§ Work order:
Write out the rows below word for word, leaving out the pictures.

§ Dataset records:

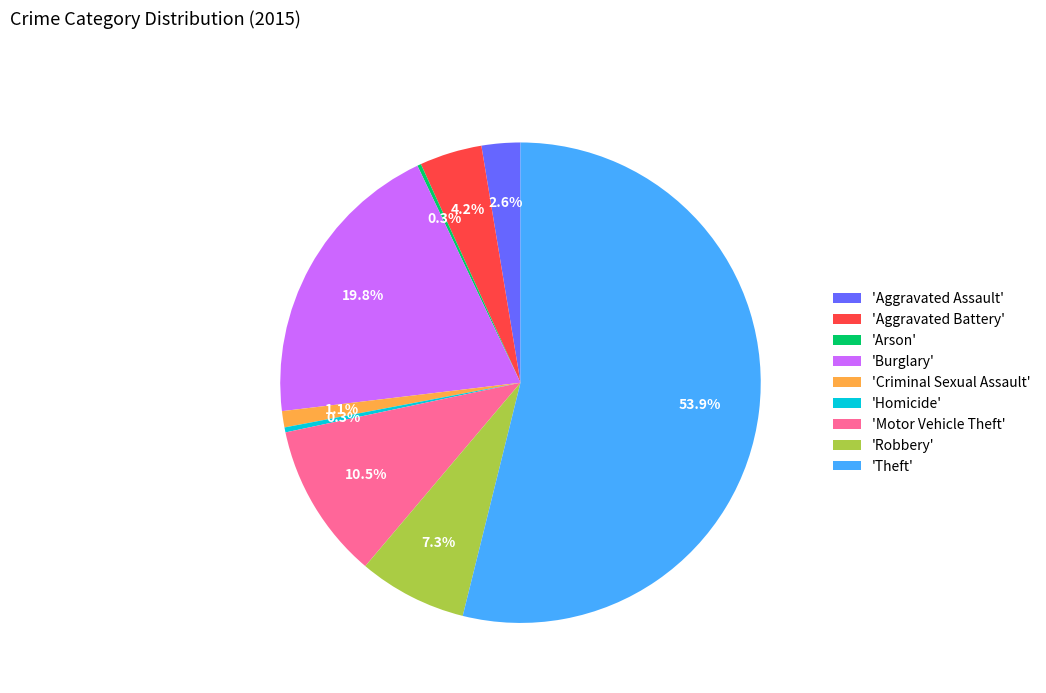

What is the largest slice in the pie chart?

'Theft'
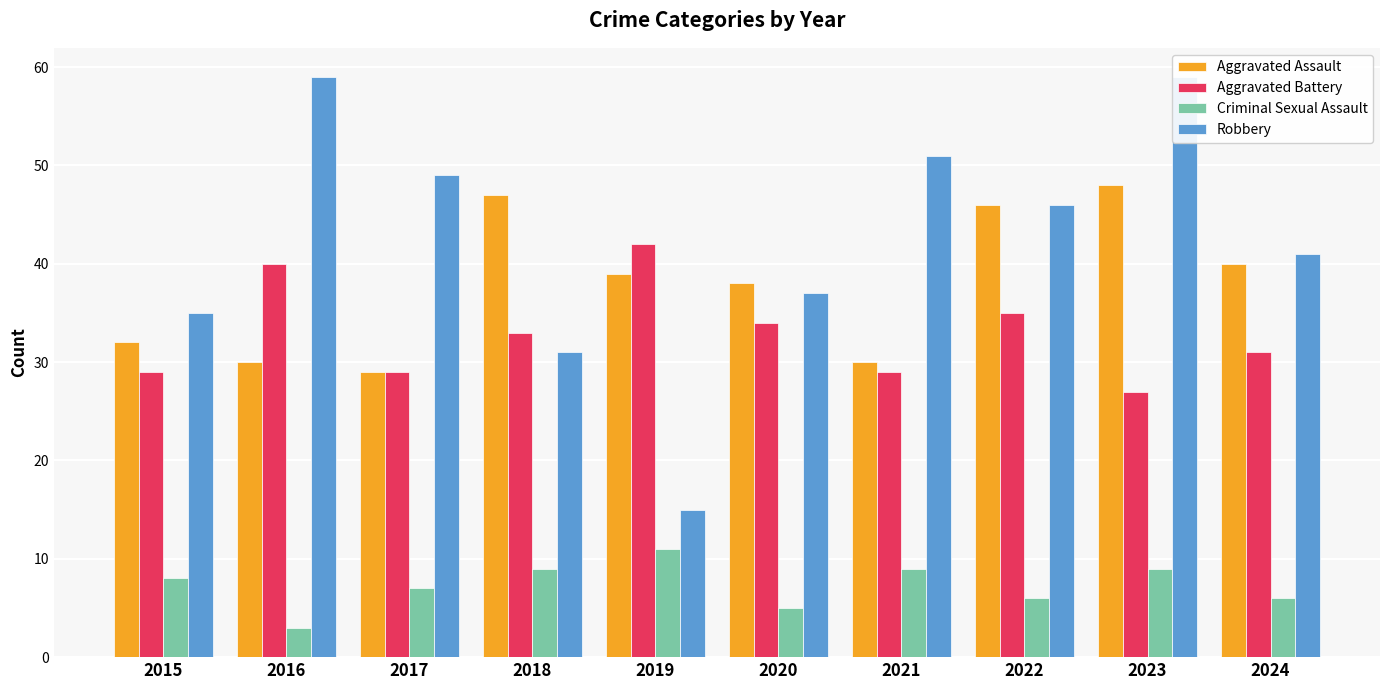

What are all the series names shown in the legend?

Aggravated Assault, Aggravated Battery, Criminal Sexual Assault, Robbery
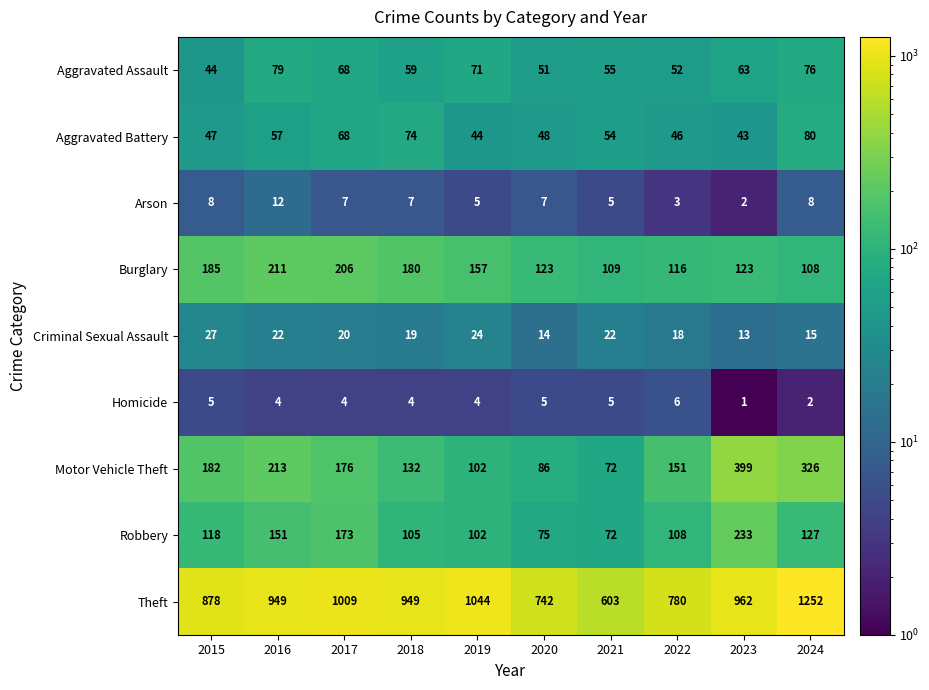

Is it true that Aggravated Assault equals 30 at 2018?

False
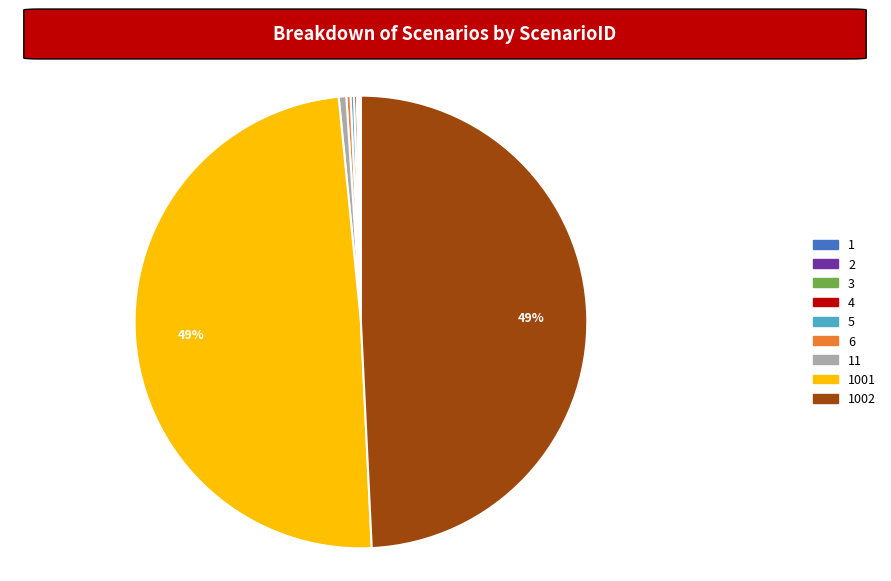

The 6 slice represents 0% of the pie. True or false?

True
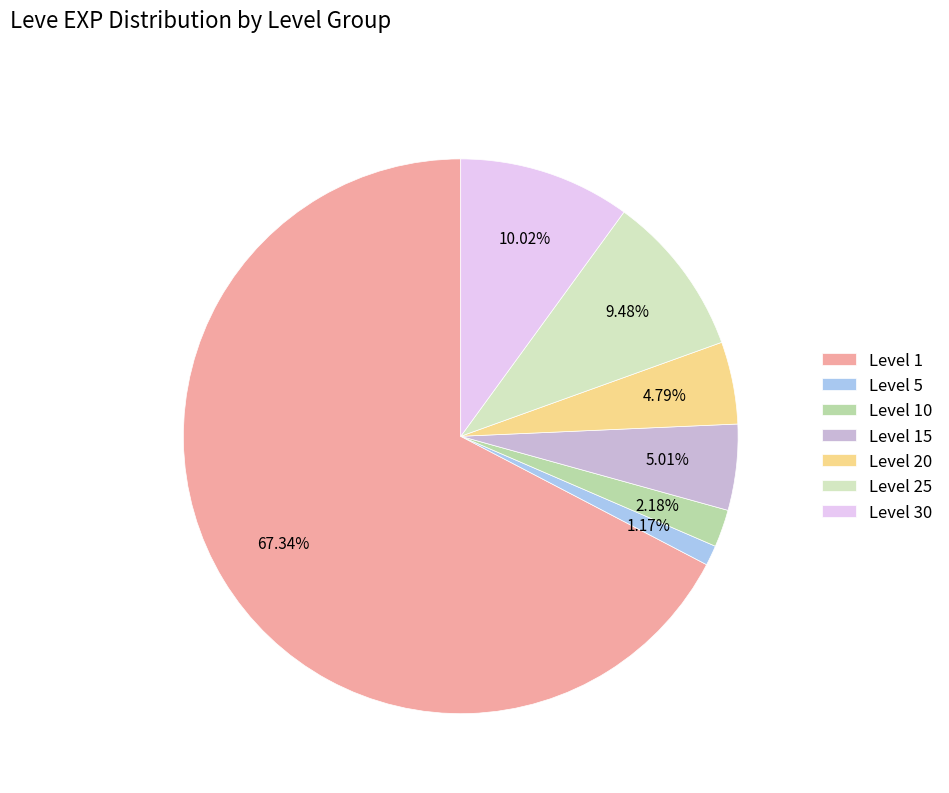

Count the number of slices in the pie.

7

§ Solution:
What is the largest slice in the pie chart?

'Theft'

What are all the series names shown in the legend?

Aggravated Assault, Aggravated Battery, Criminal Sexual Assault, Robbery

Is it true that Aggravated Assault equals 30 at 2018?

False

The 6 slice represents 0% of the pie. True or false?

True

Count the number of slices in the pie.

7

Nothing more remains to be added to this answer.